Our own Rob Patronite and Robin Raisfield awarded two stars each to the hearty Italian at Chió and the budding dinner menu at Iris Café. Where did the other critics dine? Read on to find out.
After finding “mastery in plain sight” at Ichimura at Brushstroke in Tribeca, Pete Wells felt compelled to share the place where he experienced “some of the most remarkable sashimi and sushi” he’d ever tasted. Steeped in the Edo-mae style of sushi, chef Eiji Ichimura prepares fish with “stronger flavors than are encountered in most New York sushi restaurants.” But within this glowing review comes a strange warning: “Even the rice, seasoned with a blend of three vinegars, is unusually assertive; it may ruin other sushi for you.”
Robert Sietsema dips into pan-Balkan cuisine, quite literally, at Balkanika. The Hell’s Kitchen establishment offers a hearty platter of its eighteen various dips, and goes a long way to correct the underrepresentation of Balkan cuisine in Manhattan by serving a host of other hard-to-find regional dishes.
Tejal Rao suggests taking laid-back friends to find comfort in the food and friendly atmosphere of 606 R&D;. While “there’s no wrong way” to go about eating the rotisserie chicken, the more eccentric items on the menu “are what make 606 special.”
While they raised a wildly successful daughter in Lady Gaga, the pop star’s parents can’t seem to put together a restaurant, opines the Daily News. Mediocre food made worse by heinous prices means that Joanne Trattoria amounts to nothing more than “a careless, lifeless production that feels like a weird facsimile of a restaurant rather than the real thing.” One star.
Ryan Sutton runs into problem after customer service problem at Brooklyn Crab. The remote Red Hook restaurant can’t match its Manhattan prices with its service or cuisine. Sutton — whose grandmother, we learn, used to serve chowder to dock workers — can’t handle the extreme asymmetry, and awards only one-half of one star.
The New Yorker is taken with Mission Chinese, a “cheap and gutsy” place where “the food is the star of the show.” Chef Danny Bowien “took cues from the tried-and-true tradition of greasy Chinese-American food and one-upped it for some of his best dishes.” Sit down hungry (a two- or three-hour wait helps) and leave facing west.

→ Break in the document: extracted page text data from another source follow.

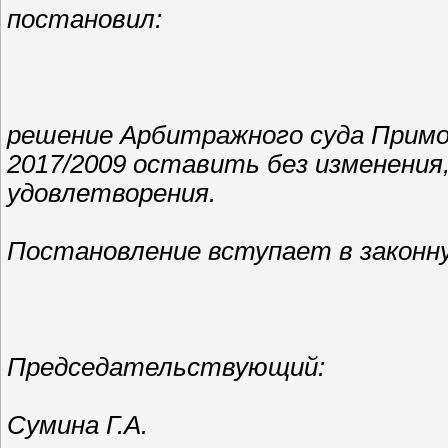
постановил:
решение Арбитражного суда Приморс
2017/2009 оставить без изменения,
удовлетворения.
Постановление вступает в законну
Председательствующий:
Сумина Г.А.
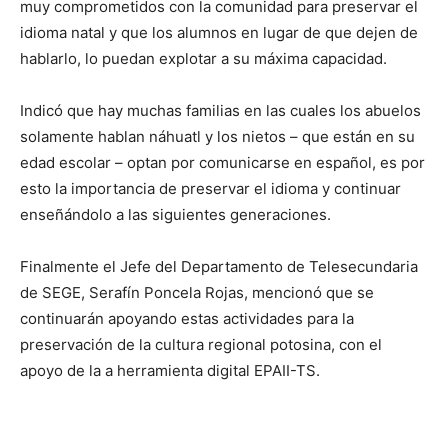
muy comprometidos con la comunidad para preservar el
idioma natal y que los alumnos en lugar de que dejen de
hablarlo, lo puedan explotar a su máxima capacidad.
Indicó que hay muchas familias en las cuales los abuelos
solamente hablan náhuatl y los nietos – que están en su
edad escolar – optan por comunicarse en español, es por
esto la importancia de preservar el idioma y continuar
enseñándolo a las siguientes generaciones.
Finalmente el Jefe del Departamento de Telesecundaria
de SEGE, Serafín Poncela Rojas, mencionó que se
continuarán apoyando estas actividades para la
preservación de la cultura regional potosina, con el
apoyo de la a herramienta digital EPAII-TS.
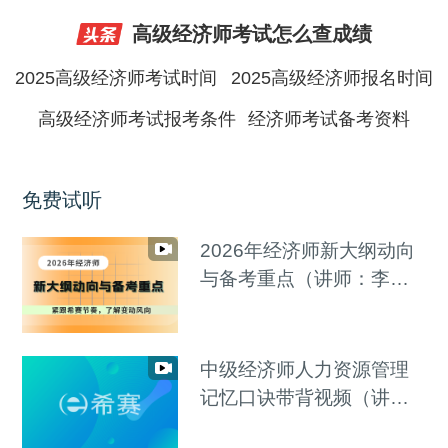
高级经济师考试怎么查成绩
2025高级经济师考试时间
2025高级经济师报名时间
高级经济师考试报考条件
经济师考试备考资料
免费试听
2026年经济师新大纲动向
与备考重点（讲师：李碧
茹）
中级经济师人力资源管理
记忆口诀带背视频（讲
师：罗思敏）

Jay Cheshes ruminates on the necessity of good dive bars, arguing that the “average pub grub” and the glare of celebrity leave Dale Talde’s Pork Slope neither a true neighborhood dive nor a reliable restaurant. “Only the pork here seems to get any real care or attention,” Cheshes says. “This is a food destination only if you stick to the swine the place is named for.”